The voice of rage

Now that the initial furor over Michael Richards’ outburst has faded, I’ve had a bit of time to think about it a little — and Mel Gibson’s idiocy, and similar things. And I have a theory of my own that I’d like to toss out.

Some people say that, especially in Gibson’s case, “in vino veritas” — that these outbursts reveal much about the inner workings of these two men’s minds and show that they had such hateful thoughts and feelings within them, and the incidents merely brought them to the surface.

I’m not sure.

I’m no expert on psychology, but it seems to me that the common element in both is anger. Rage. Fury.

In that state, the most important thing to the inflamed mind: not speaking truth, but lashing out. Hitting. Hurting the target of your fury — or whoever is convenient — as badly as you can. Whether true or not, whether an accurate representation of your true feelings or not, the most important thing is to cause pain and suffering.
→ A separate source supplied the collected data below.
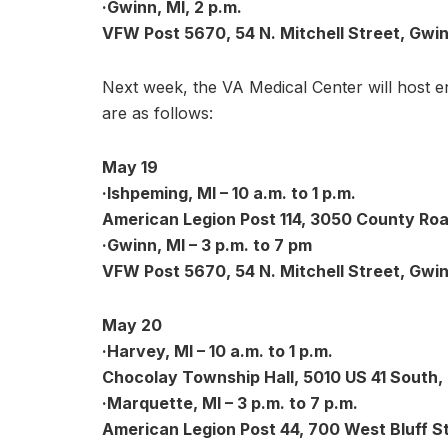
·Gwinn, MI, 2 p.m.
VFW Post 5670, 54 N. Mitchell Street, Gwin
Next week, the VA Medical Center will host 
are as follows:
May 19
·Ishpeming, MI – 10 a.m. to 1 p.m.
American Legion Post 114, 3050 County Roa
·Gwinn, MI – 3 p.m. to 7 pm
VFW Post 5670, 54 N. Mitchell Street, Gwin
May 20
·Harvey, MI – 10 a.m. to 1 p.m.
Chocolay Township Hall, 5010 US 41 South,
·Marquette, MI – 3 p.m. to 7 p.m.
American Legion Post 44, 700 West Bluff S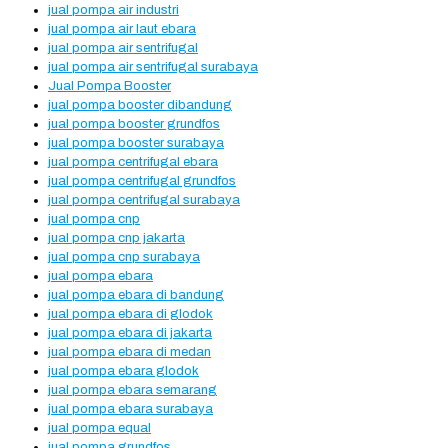
jual pompa air industri
jual pompa air laut ebara
jual pompa air sentrifugal
jual pompa air sentrifugal surabaya
Jual Pompa Booster
jual pompa booster dibandung
jual pompa booster grundfos
jual pompa booster surabaya
jual pompa centrifugal ebara
jual pompa centrifugal grundfos
jual pompa centrifugal surabaya
jual pompa cnp
jual pompa cnp jakarta
jual pompa cnp surabaya
jual pompa ebara
jual pompa ebara di bandung
jual pompa ebara di glodok
jual pompa ebara di jakarta
jual pompa ebara di medan
jual pompa ebara glodok
jual pompa ebara semarang
jual pompa ebara surabaya
jual pompa equal
jual pompa grundfos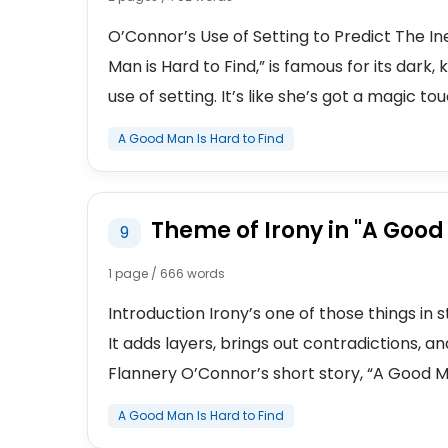
O’Connor’s Use of Setting to Predict The In
Man is Hard to Find,” is famous for its dark, 
use of setting. It’s like she’s got a magic tou
A Good Man Is Hard to Find
Theme of Irony in "A Good
9
1 page / 666 words
Introduction Irony’s one of those things in 
It adds layers, brings out contradictions, a
Flannery O’Connor’s short story, “A Good Man 
A Good Man Is Hard to Find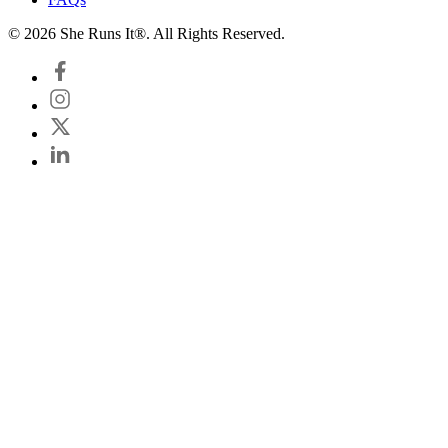
© 2026 She Runs It®. All Rights Reserved.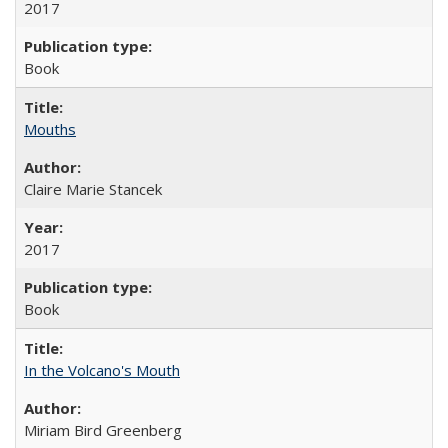
2017
Book
Mouths
Claire Marie Stancek
2017
Book
In the Volcano's Mouth
Miriam Bird Greenberg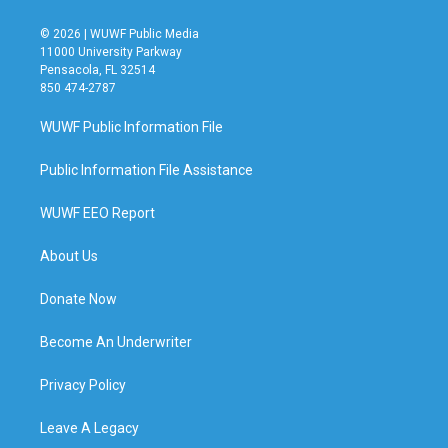
© 2026 | WUWF Public Media
11000 University Parkway
Pensacola, FL 32514
850 474-2787
WUWF Public Information File
Public Information File Assistance
WUWF EEO Report
About Us
Donate Now
Become An Underwriter
Privacy Policy
Leave A Legacy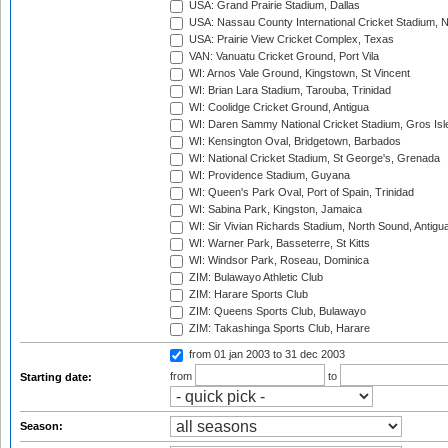
USA: Grand Prairie Stadium, Dallas
USA: Nassau County International Cricket Stadium, 
USA: Prairie View Cricket Complex, Texas
VAN: Vanuatu Cricket Ground, Port Vila
WI: Arnos Vale Ground, Kingstown, St Vincent
WI: Brian Lara Stadium, Tarouba, Trinidad
WI: Coolidge Cricket Ground, Antigua
WI: Daren Sammy National Cricket Stadium, Gros Isle
WI: Kensington Oval, Bridgetown, Barbados
WI: National Cricket Stadium, St George's, Grenada
WI: Providence Stadium, Guyana
WI: Queen's Park Oval, Port of Spain, Trinidad
WI: Sabina Park, Kingston, Jamaica
WI: Sir Vivian Richards Stadium, North Sound, Antigu
WI: Warner Park, Basseterre, St Kitts
WI: Windsor Park, Roseau, Dominica
ZIM: Bulawayo Athletic Club
ZIM: Harare Sports Club
ZIM: Queens Sports Club, Bulawayo
ZIM: Takashinga Sports Club, Harare
from 01 jan 2003
to 31 dec 2003
from
to
Starting date:
Season:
In Gibson’s case, there is the added factor of his father’s anti-Semitism. This means that anti-Jewish venom and rhetoric is something with which he’s intimately familiar. So those were probably the words of anger and hate that sprang to his booze-addled mind. His treatment of the female officer — “sugartits” — adds to this theory.

In Richards’ case, he was being antagonized and hassled by two men. The two most noticable things about them, from his perspective, was that they were assholes and black. He can’t tell much else about them — he had no clue who they were, what they did for a living, what their families were like, where they were from, their personal histories, none of the other things that we use when we verbally attack people. All he had to go on was their behavior towards him and their appearance — so that’s what he used. And he was so disconcerted and so blinded by his own fury that he latched on to that one element and tried to use it to strike back at them.

Now, I’m no “Seinfeld” fan. I don’t think I’ve ever seen more than a half a dozen episodes, and they didn’t do much for me. But Richards had a very major role in one of my favorite movies, and I resent his tainting my enjoyment of that film.

But I don’t think that Richards’ behavior really reveals what a lot of people say it did.